▶ _Records to use_
====

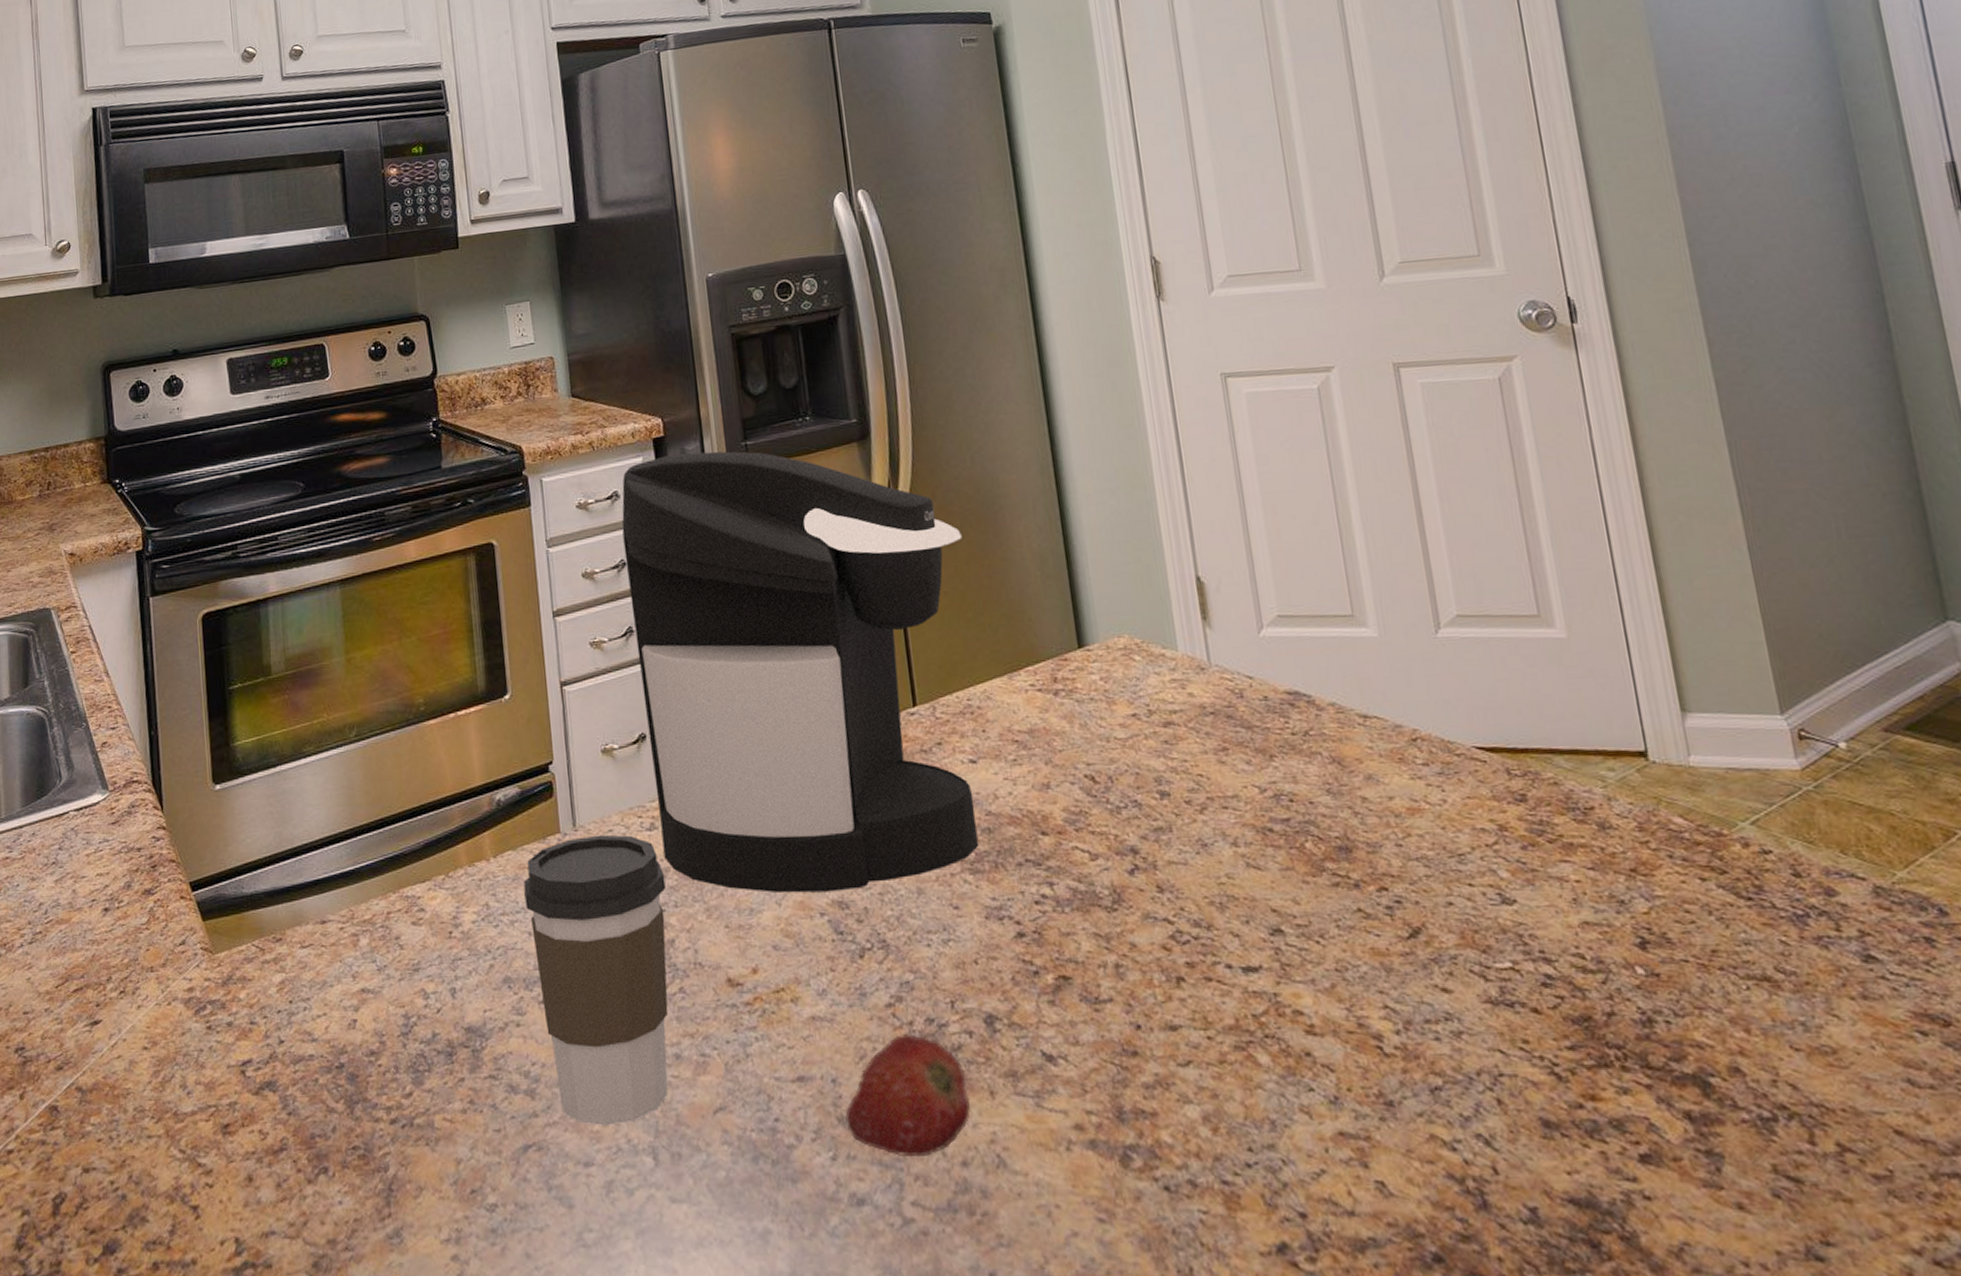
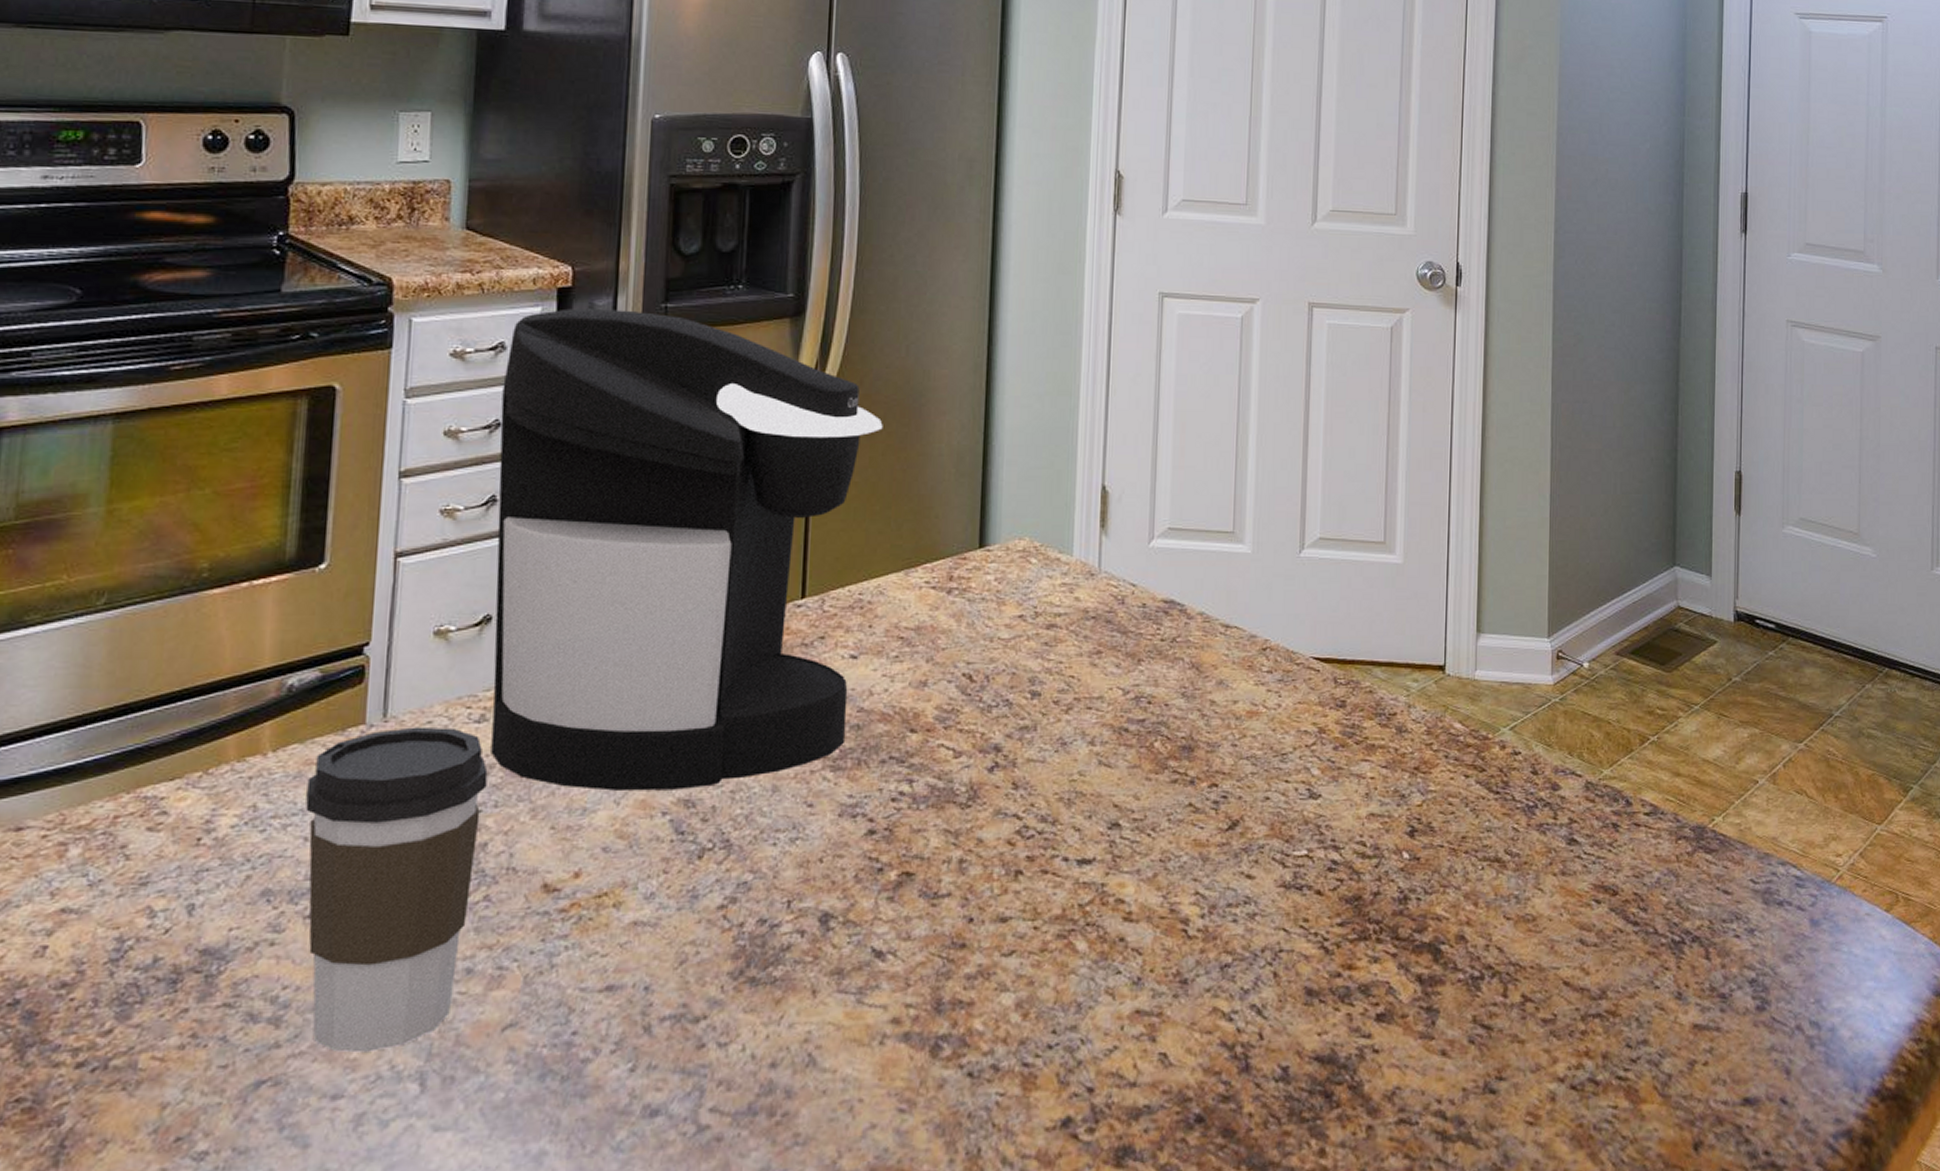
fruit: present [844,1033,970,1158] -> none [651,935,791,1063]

====

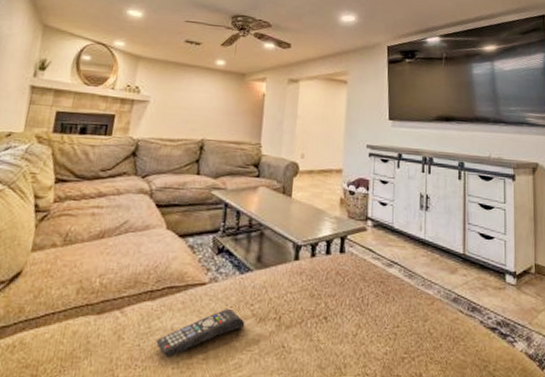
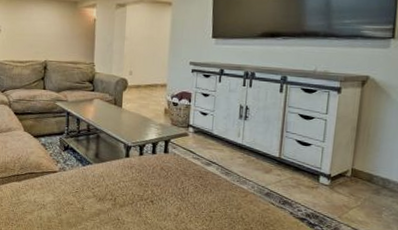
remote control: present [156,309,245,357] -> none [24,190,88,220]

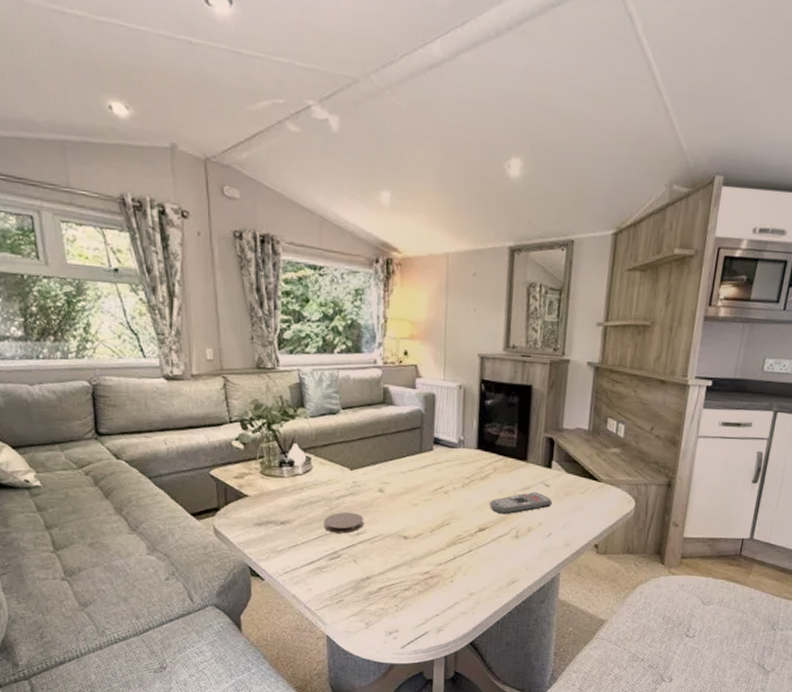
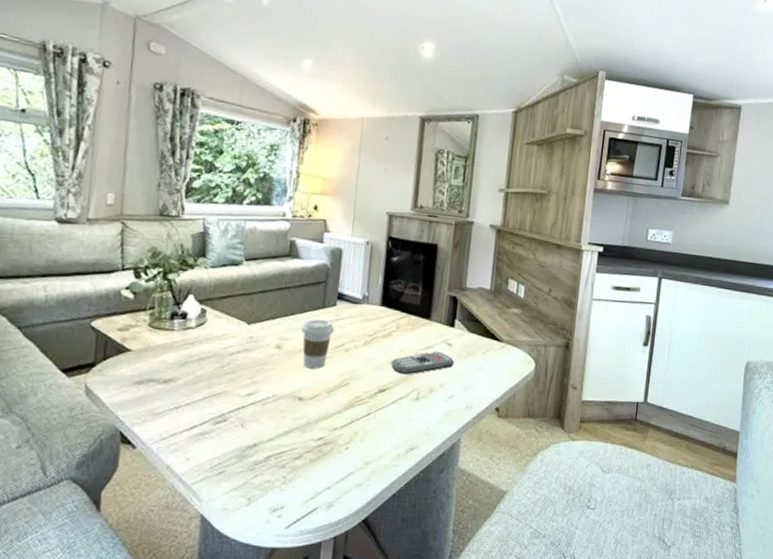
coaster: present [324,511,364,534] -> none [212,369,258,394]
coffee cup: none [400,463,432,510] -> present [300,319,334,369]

====

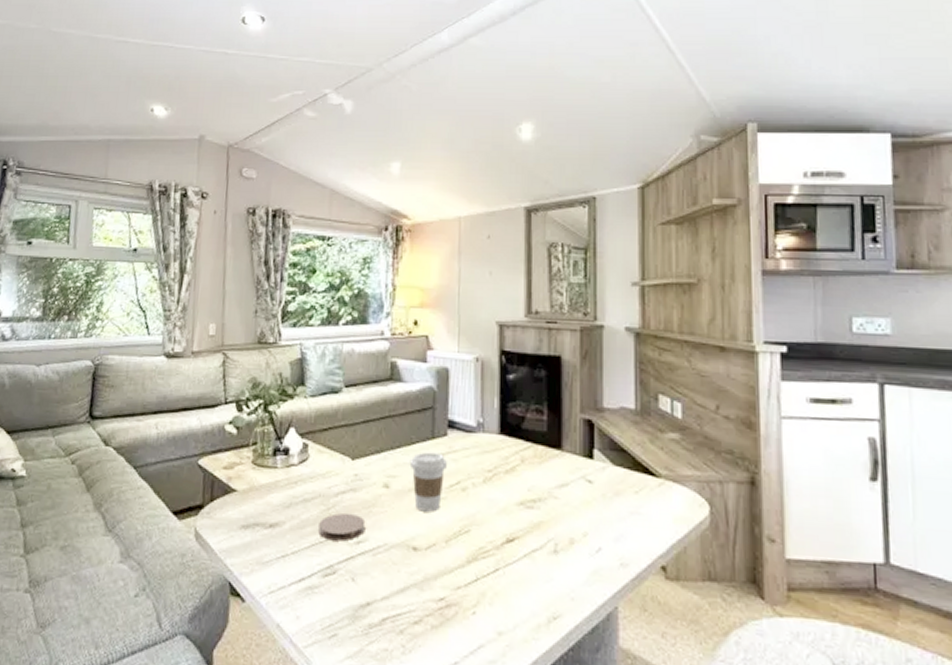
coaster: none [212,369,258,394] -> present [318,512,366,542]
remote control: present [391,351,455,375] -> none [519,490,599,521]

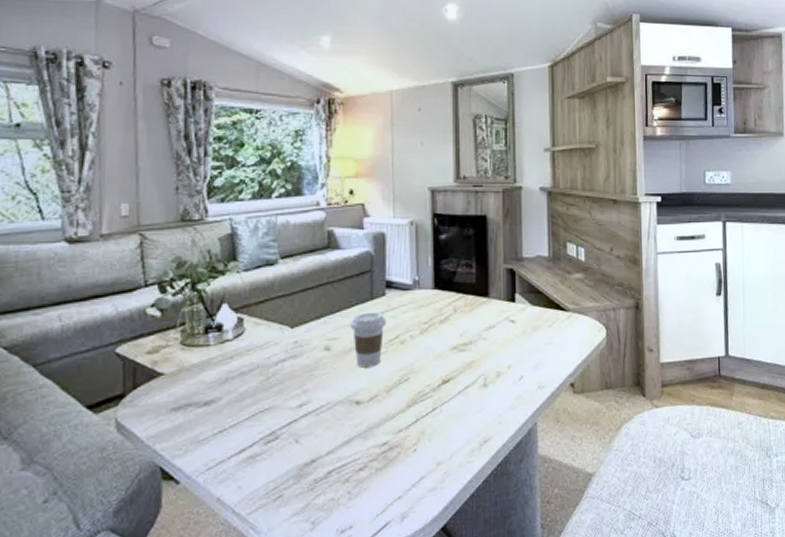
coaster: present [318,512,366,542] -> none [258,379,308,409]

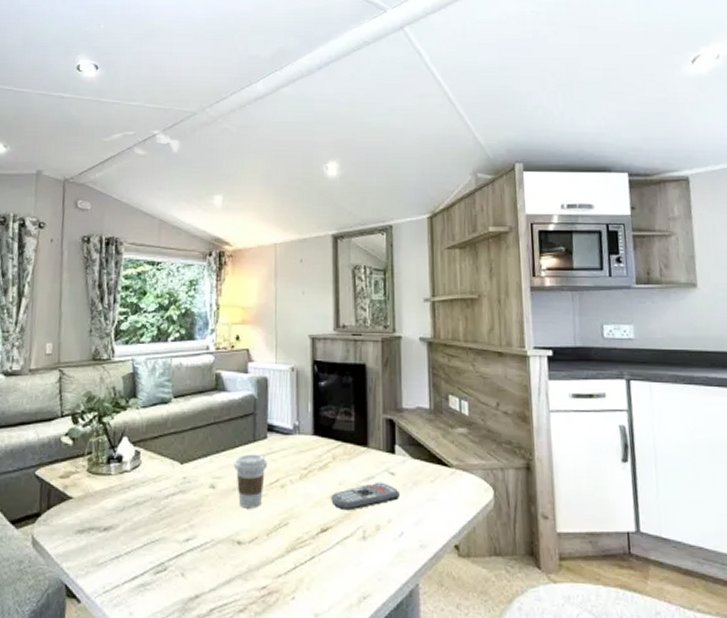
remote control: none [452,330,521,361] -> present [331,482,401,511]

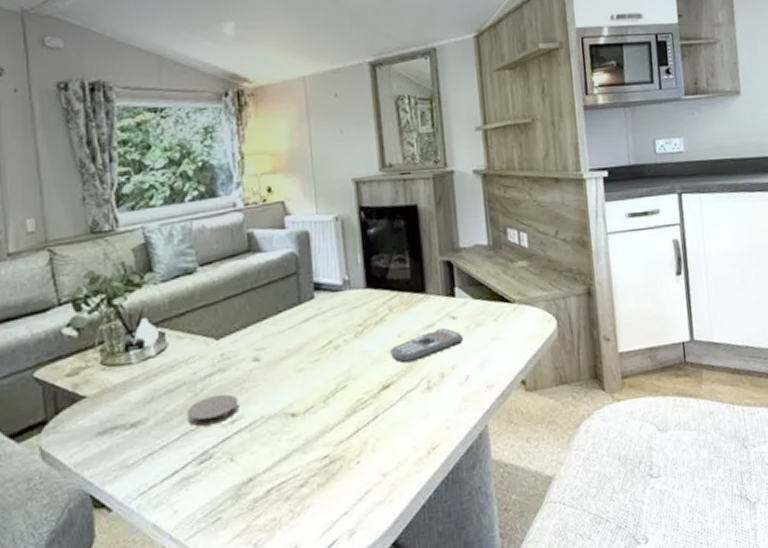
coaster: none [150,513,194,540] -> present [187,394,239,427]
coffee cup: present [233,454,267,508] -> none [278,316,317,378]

====

▶ _Action item_
All lines that contain the word "coaster" should be copied from the listing.

▶ _Response below_
coaster: present [324,511,364,534] -> none [212,369,258,394]
coaster: none [212,369,258,394] -> present [318,512,366,542]
coaster: present [318,512,366,542] -> none [258,379,308,409]
coaster: none [150,513,194,540] -> present [187,394,239,427]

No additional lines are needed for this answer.